Texas Senate Panel considers tapping state school fund to balance budget.

DALLAS -- The Texas Senate Finance Committee is considering legislation that would allow the use of capital gains from the state's Permanent School Fund to help close a projected $4.8 billion budget shortfall over the next two years.

The measure calls for a constitutional amendment that -- if approved by voters -- would let the state divert certain capital gains that are now invested in the fund. While Texas Comptroller John Sharp estimates that the measure could mean $46 million per year for the budget, critics have called the plan shortsighted.

Two weeks into a summer special session to draft the next budget, lawmakers are considering scores of small proposals that collectively would avert the need for a major tax measure to balance the $59 billion budget for fiscal years 1992-1993, which begins Sept. 1.

So far, the measure remains in the Senate Finance Committee, where thebill's sponsore, state Sen. John Montford, D-Lubbock, is chairman. Legislative aides said they are not certain when a vote will be taken and declined to discuss the measure.

According to the measure's critics, similar one-shot proposals were rejected because they were a bad precedent that could change the ability of the fund to provide a guaranteed triple-A rating to Texas school bonds.

Bond lawyers said it also might prompt the Internal Revenue Service to rethink its year-old ruling to exempt the multibillion-dollar trust -- created in 1854 -- from arbitrage rebate regulations.

"I think it's an extraordinarily bad idea," said David Thompson, the former general counsel to t he Texas Education Agency, which oversees the fund. "Policymakers have been willing to take a long-term view of the fund ... and have not been willing to raid the fund for what is a short-term problem."

Even though the measure would not directly affect the $7.5 billion corpus of the fund -- the key to the bond guarantee program -- critics said the proposal violates the long-standing belief that the fund was untouchable.

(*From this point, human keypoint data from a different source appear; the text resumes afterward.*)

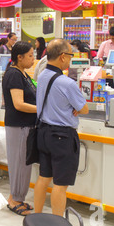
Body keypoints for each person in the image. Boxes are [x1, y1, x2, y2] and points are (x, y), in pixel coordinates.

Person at [33, 38, 89, 216]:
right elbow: (84, 109)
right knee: (60, 184)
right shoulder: (67, 83)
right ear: (63, 57)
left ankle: (38, 216)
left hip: (43, 132)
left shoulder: (41, 76)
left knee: (43, 178)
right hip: (62, 136)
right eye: (71, 56)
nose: (72, 60)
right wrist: (74, 108)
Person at [2, 42, 37, 215]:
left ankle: (19, 198)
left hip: (26, 125)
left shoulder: (23, 74)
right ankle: (14, 200)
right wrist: (42, 109)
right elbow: (18, 104)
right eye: (30, 55)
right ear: (19, 57)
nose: (33, 59)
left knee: (24, 164)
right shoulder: (14, 75)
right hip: (18, 125)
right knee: (18, 163)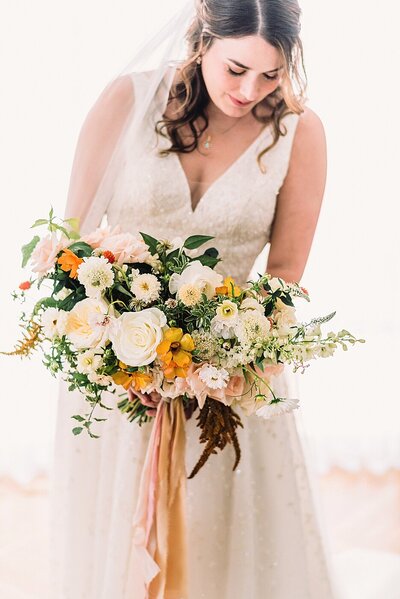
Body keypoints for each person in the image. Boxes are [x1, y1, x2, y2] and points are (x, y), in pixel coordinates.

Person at [50, 1, 340, 597]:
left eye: (271, 74)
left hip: (228, 378)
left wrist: (226, 357)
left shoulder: (298, 132)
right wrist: (111, 340)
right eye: (236, 69)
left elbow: (285, 274)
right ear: (202, 41)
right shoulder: (126, 104)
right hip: (116, 378)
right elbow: (68, 243)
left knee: (221, 544)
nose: (250, 89)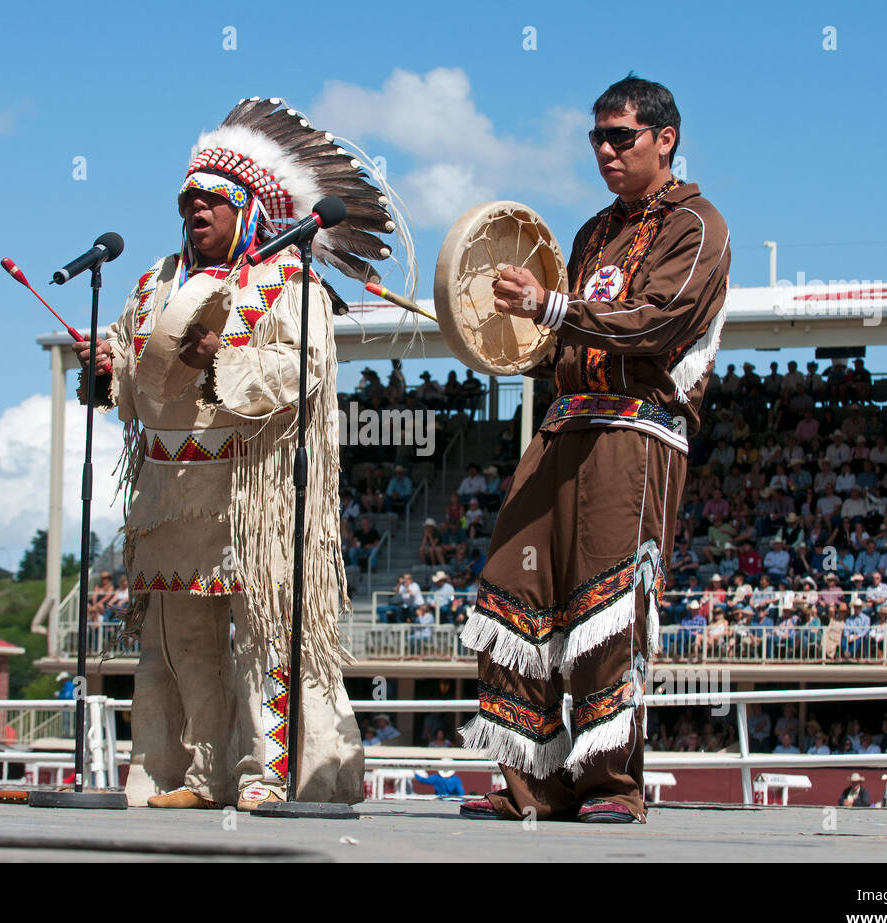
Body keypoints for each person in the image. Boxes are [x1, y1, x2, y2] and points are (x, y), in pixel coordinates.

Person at [72, 99, 402, 810]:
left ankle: (269, 777)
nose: (196, 211)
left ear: (247, 207)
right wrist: (105, 371)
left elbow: (302, 373)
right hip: (171, 497)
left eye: (212, 201)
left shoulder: (288, 280)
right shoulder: (153, 284)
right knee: (178, 647)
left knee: (265, 648)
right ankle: (194, 774)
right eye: (187, 200)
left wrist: (222, 356)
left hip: (253, 496)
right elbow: (139, 390)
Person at [458, 77, 729, 825]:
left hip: (636, 428)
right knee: (512, 591)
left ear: (664, 139)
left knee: (610, 600)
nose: (605, 150)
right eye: (596, 138)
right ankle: (531, 781)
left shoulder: (699, 225)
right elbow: (559, 339)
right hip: (564, 422)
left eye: (621, 137)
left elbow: (656, 323)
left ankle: (609, 783)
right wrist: (499, 327)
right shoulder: (586, 234)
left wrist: (549, 306)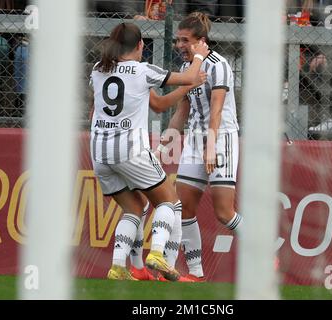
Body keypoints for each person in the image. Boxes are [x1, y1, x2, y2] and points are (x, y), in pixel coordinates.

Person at [89, 22, 209, 281]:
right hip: (130, 149)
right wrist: (199, 55)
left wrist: (187, 86)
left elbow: (158, 104)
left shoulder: (98, 70)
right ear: (141, 45)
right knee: (169, 202)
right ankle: (156, 253)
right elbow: (188, 76)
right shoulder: (143, 70)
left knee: (133, 208)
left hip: (99, 152)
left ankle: (118, 267)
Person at [155, 12, 243, 282]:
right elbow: (183, 110)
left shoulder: (220, 66)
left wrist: (211, 146)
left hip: (221, 139)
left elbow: (216, 110)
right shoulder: (187, 70)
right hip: (194, 141)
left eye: (185, 40)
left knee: (224, 212)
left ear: (201, 41)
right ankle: (195, 272)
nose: (179, 45)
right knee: (184, 207)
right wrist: (164, 144)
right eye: (177, 40)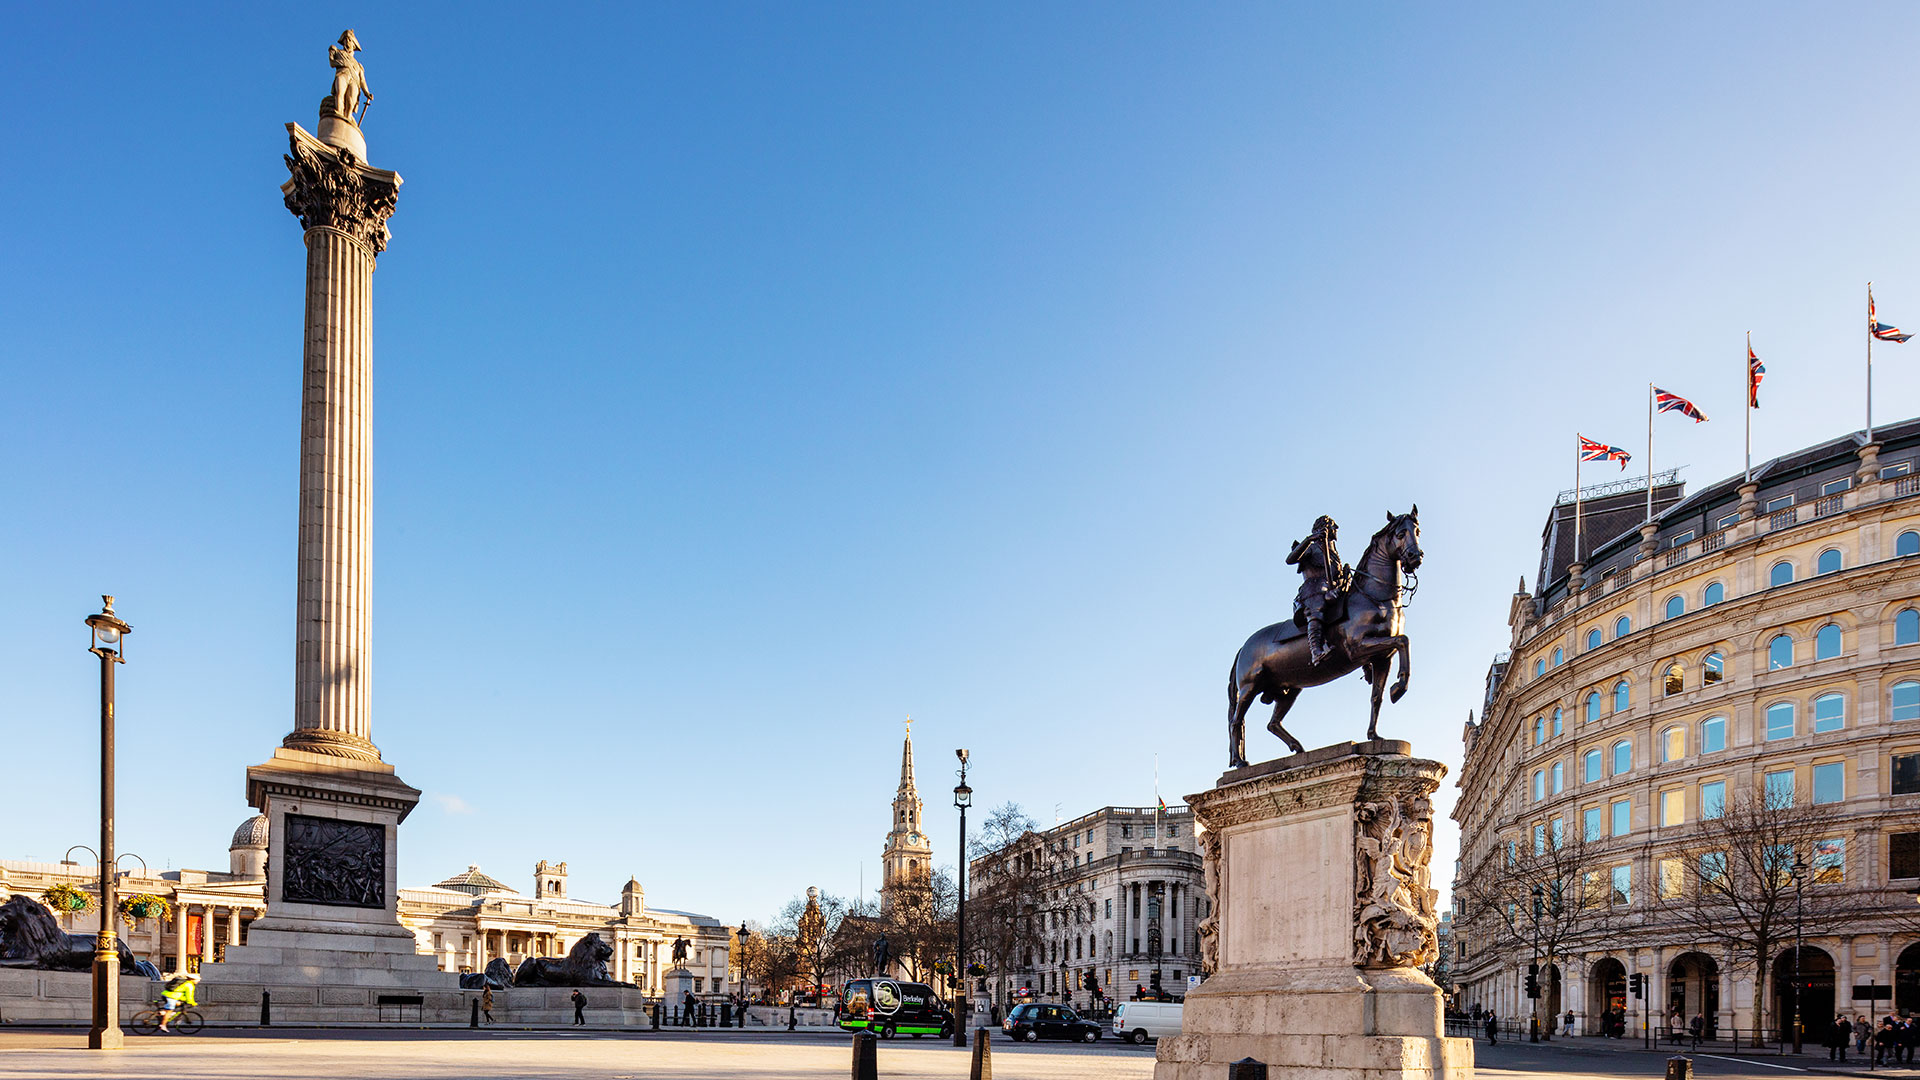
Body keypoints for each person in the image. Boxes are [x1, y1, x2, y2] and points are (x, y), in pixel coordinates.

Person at [1288, 515, 1350, 667]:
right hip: (1314, 590)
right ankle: (1316, 651)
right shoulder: (1312, 547)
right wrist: (1310, 539)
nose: (1336, 529)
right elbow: (1290, 559)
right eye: (1334, 526)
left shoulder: (1332, 552)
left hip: (1330, 589)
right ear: (1326, 527)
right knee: (1317, 607)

"Historically, we have always said that the Permanent School Fund was untouchable, that it was constitutionally protected," said Mr. Thompson, who is now a lawyer at Bracewell & Patterson in Houston. "I don't know whether the rating agencies would view this as a first crack in the door."

Wall Street analysts were tentative in their view of the proposal.

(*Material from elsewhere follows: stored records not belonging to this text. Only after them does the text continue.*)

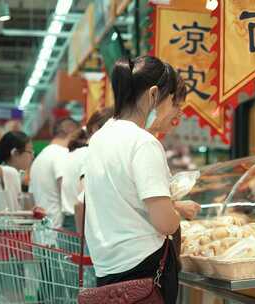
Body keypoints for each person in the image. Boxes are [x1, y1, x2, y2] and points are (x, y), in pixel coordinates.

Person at [83, 56, 200, 303]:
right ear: (154, 94)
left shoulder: (100, 138)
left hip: (107, 267)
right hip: (144, 268)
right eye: (171, 101)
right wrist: (177, 213)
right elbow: (165, 223)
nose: (172, 111)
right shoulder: (143, 143)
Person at [60, 107, 114, 232]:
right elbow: (82, 201)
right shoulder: (90, 154)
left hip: (71, 221)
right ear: (96, 128)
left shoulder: (77, 152)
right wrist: (82, 236)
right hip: (81, 223)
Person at [29, 118, 79, 229]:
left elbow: (31, 196)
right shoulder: (62, 154)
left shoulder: (39, 158)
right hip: (59, 229)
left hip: (41, 229)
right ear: (71, 132)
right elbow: (66, 188)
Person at [0, 131, 37, 218]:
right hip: (1, 229)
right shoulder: (10, 172)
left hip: (1, 228)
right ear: (15, 153)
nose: (32, 157)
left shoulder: (11, 174)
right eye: (30, 152)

"It doesn't look like it's going to impair the outstanding corpus," said Hyman Grossman, managing director at Standard & Poor's Corp.

But Robert Stanley, vice president and assistant managing director at Moody's Investors Service, added, "It would cause us to examine the impact of the law."

Both agencies provide an automatic triple-A rating for hundreds of Texas schools that qualify to have their debt service payments guaranteed by the Permanent School Fund.

Walter Arellano, chief investment officer of the fund, said the triple-A program -- which as already secured $2.4 billion of local school debt -- would not be in jeopardy if the proposal were adopted.

He added that many times the amount guaranteed is available.

One Texas bond lawyer, who asked not to be identified, said the IRS would likely restudy its decision to exampt the fund from arbitrage rebate regulations.

"I don't think there is any question that they would want to revisit their ruling," he said. "Whether the IRS would change its mind is hard to say, but when they make a decision like the one involving the Permanent School Fund, it is usually very narrowly applied."

The IRS did not return phone calls.

Mr. Thompson, who worked for five years to secure the ruling from the IRS, said he was uncertain whether the agency would change its view and added, "I certainly hope not."

He said state officials, however, have long viewed the capital gains -- profits from the sale of equity investments -- as part of the growing corpus. If the Montford proposal passes, it would slow the growth of the corpus.

But lobbyists and investment bankers say lawmakers have long viewed some parts of the Permanent School Fund as a source of funding but resisted tapping it to solve budget problems, even during the worst years of the recent energy recession.

"There's been legislation like this introduced evey time they meet, and they haven't passed any yet," Mr. Arellano said. "Every time the legislators meet, they need money, and this is a source of money,"

Certainly that view was reflected by Mr. Sharp when his auditors recommended recapturing the fund's capital gains.

"It is arguable that just as the federal Internal Revenue Service considers capital gains as income for regular taxpayers, the state should consider the capital gains on certain trusts as income," the auditors said.

The comptroller's office concluded that the fund could generate $46 million each of the next two fiscal years and $265.3 million over five years.

But Mr. Thompson said that because capital gains are not predicable, the revenue would be difficult for the state to forecast.

"I suppose you can put numbers on paper, but I'm not sure it means anything," he said. "There's no way they can budget and spend this."